- **What is required**
Locate the word "down" in the data below, then copy every line that holds it.

- **Data for processing**
----------------
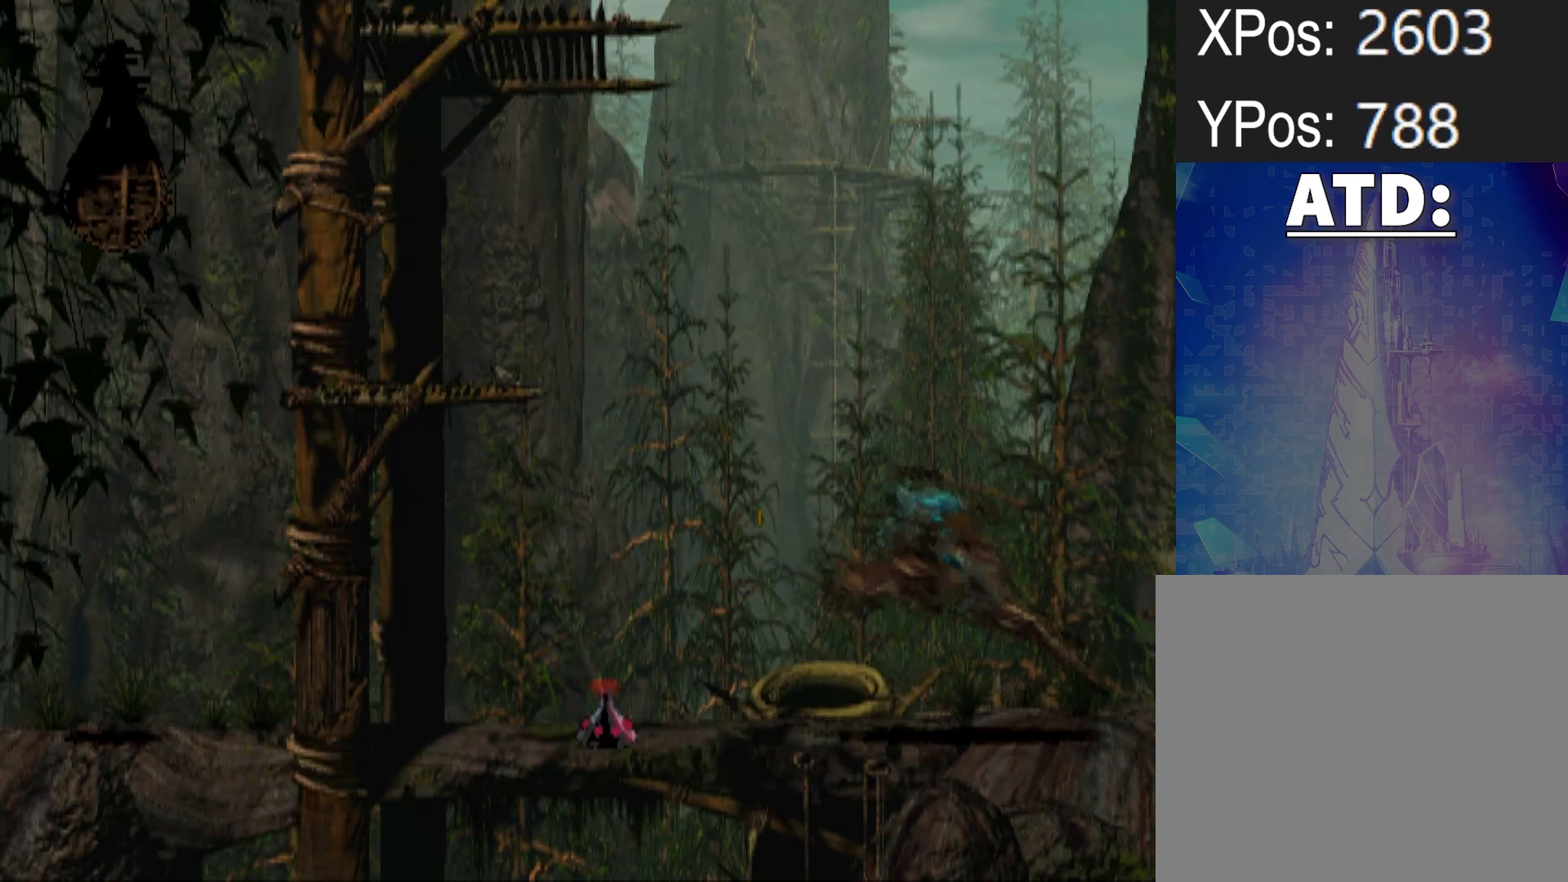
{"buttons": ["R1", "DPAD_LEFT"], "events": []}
----------------
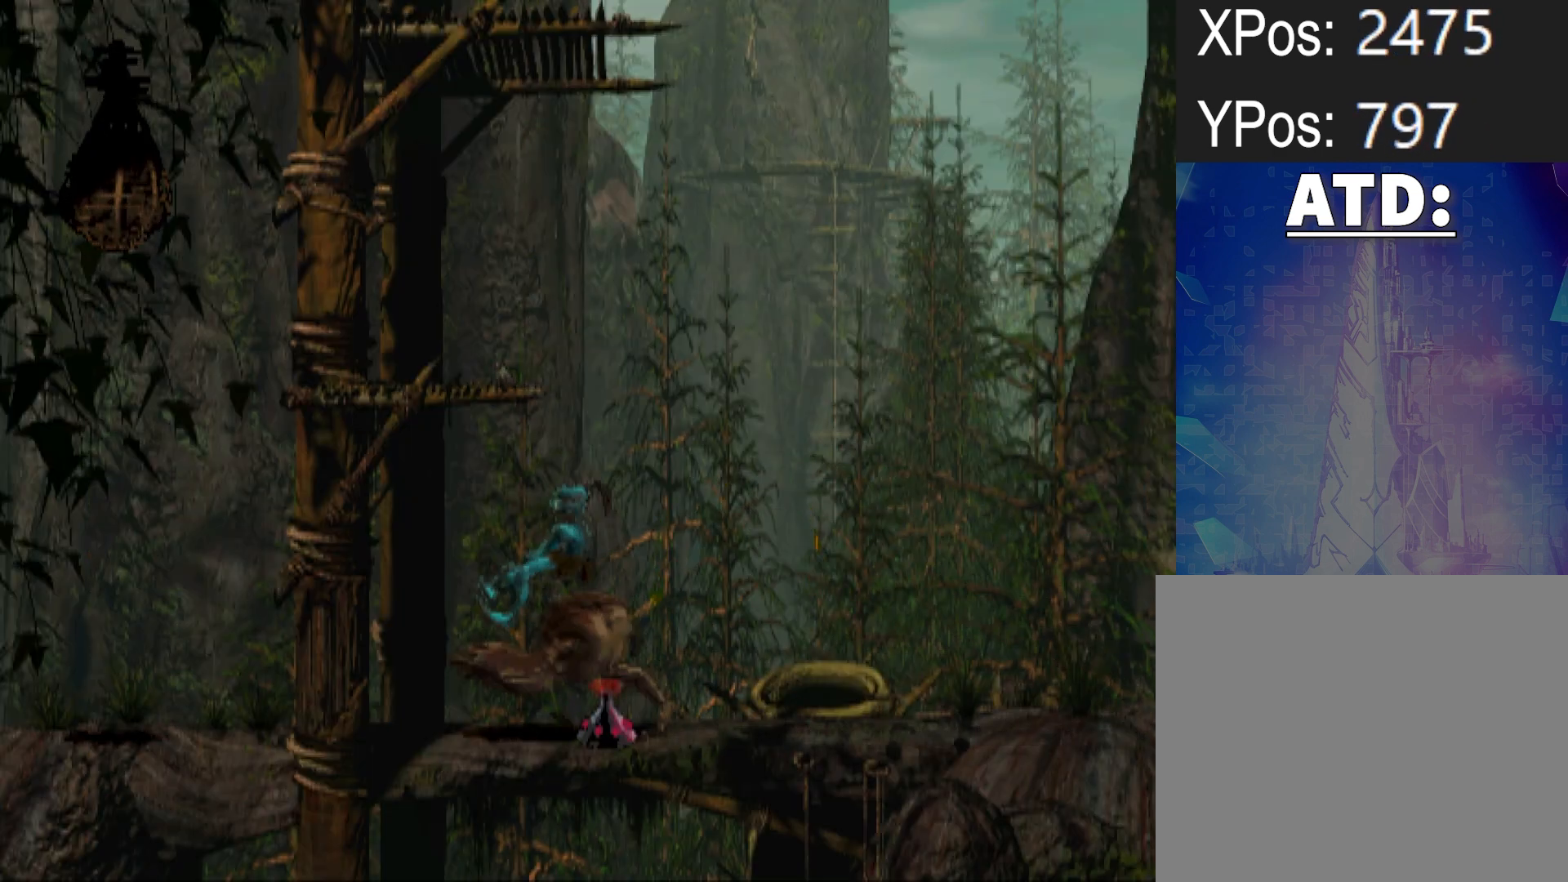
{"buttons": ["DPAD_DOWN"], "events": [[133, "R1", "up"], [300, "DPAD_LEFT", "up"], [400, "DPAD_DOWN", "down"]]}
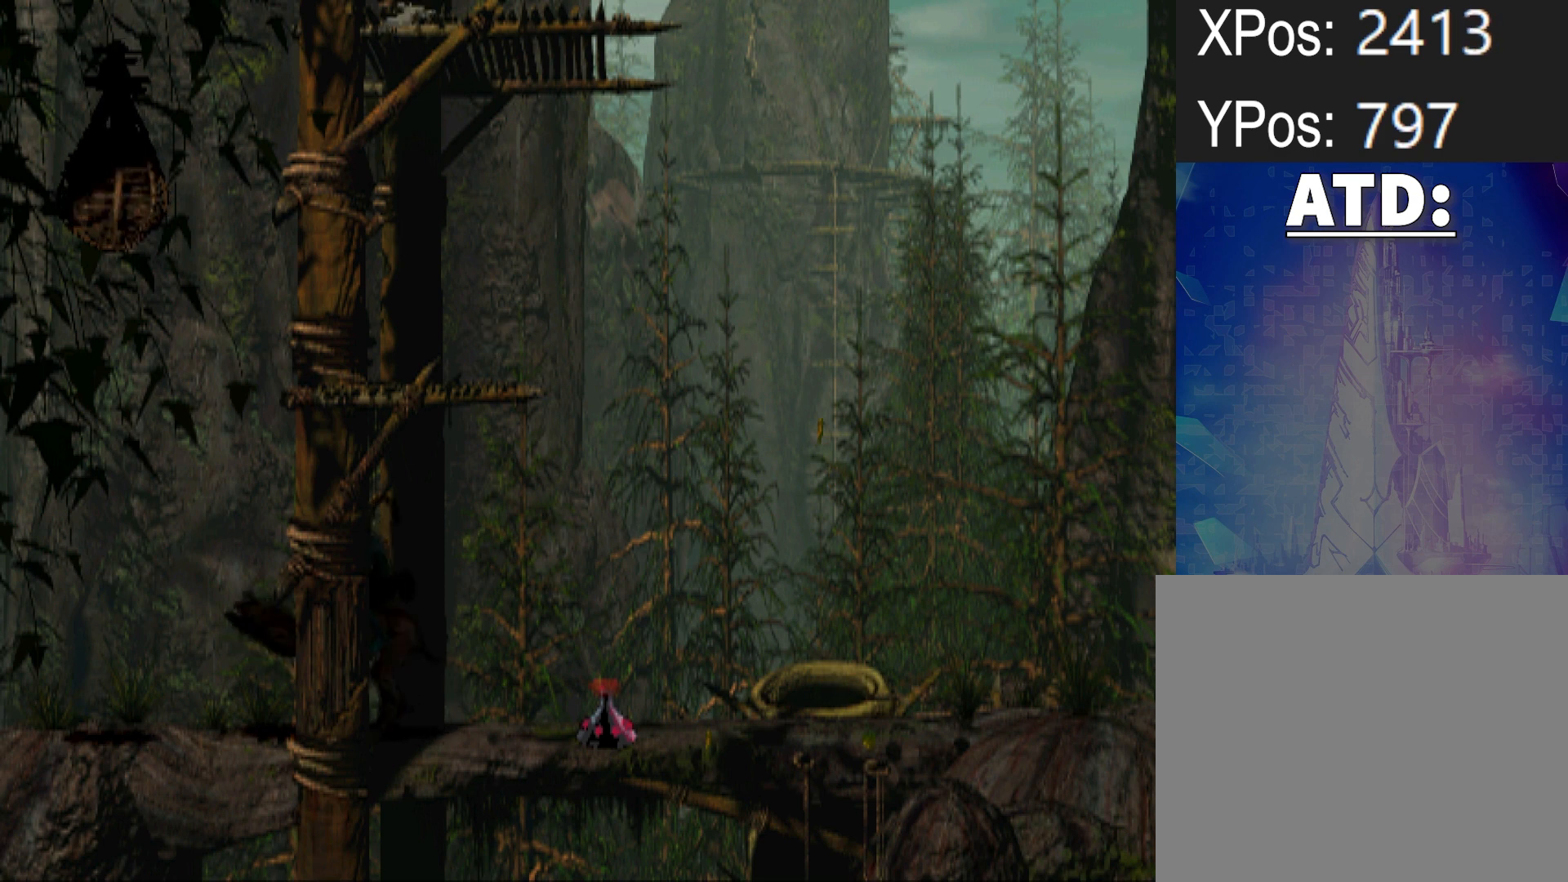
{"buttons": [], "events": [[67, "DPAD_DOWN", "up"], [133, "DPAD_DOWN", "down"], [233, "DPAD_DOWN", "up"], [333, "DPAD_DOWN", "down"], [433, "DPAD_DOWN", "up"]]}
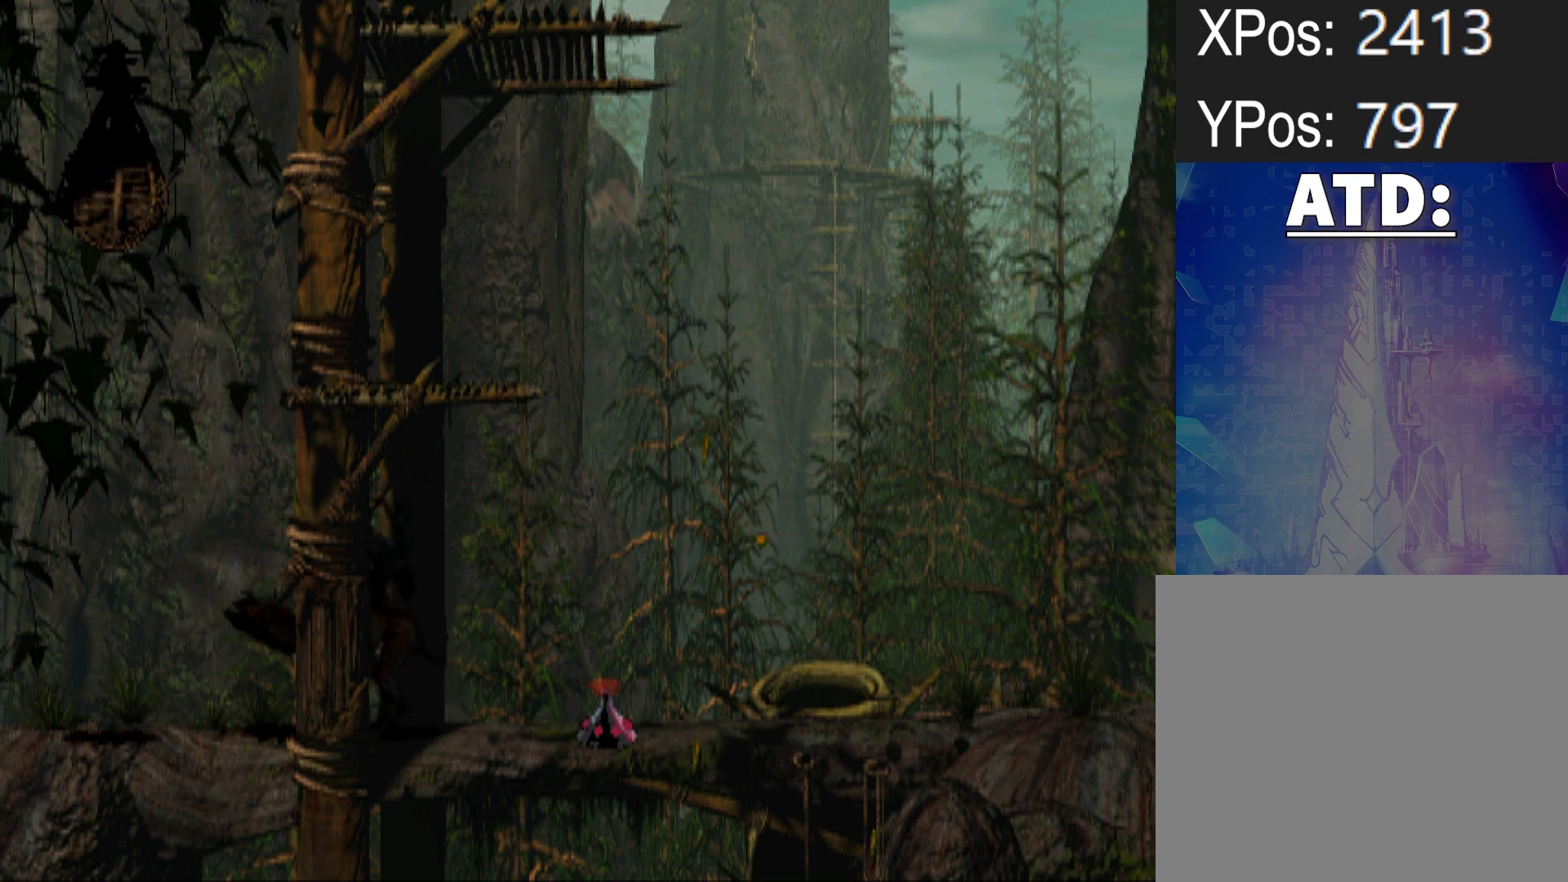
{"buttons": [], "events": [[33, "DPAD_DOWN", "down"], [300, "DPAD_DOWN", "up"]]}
----------------
- **Written response**
{"buttons": ["DPAD_DOWN"], "events": [[133, "R1", "up"], [300, "DPAD_LEFT", "up"], [400, "DPAD_DOWN", "down"]]}
{"buttons": [], "events": [[67, "DPAD_DOWN", "up"], [133, "DPAD_DOWN", "down"], [233, "DPAD_DOWN", "up"], [333, "DPAD_DOWN", "down"], [433, "DPAD_DOWN", "up"]]}
{"buttons": [], "events": [[33, "DPAD_DOWN", "down"], [300, "DPAD_DOWN", "up"]]}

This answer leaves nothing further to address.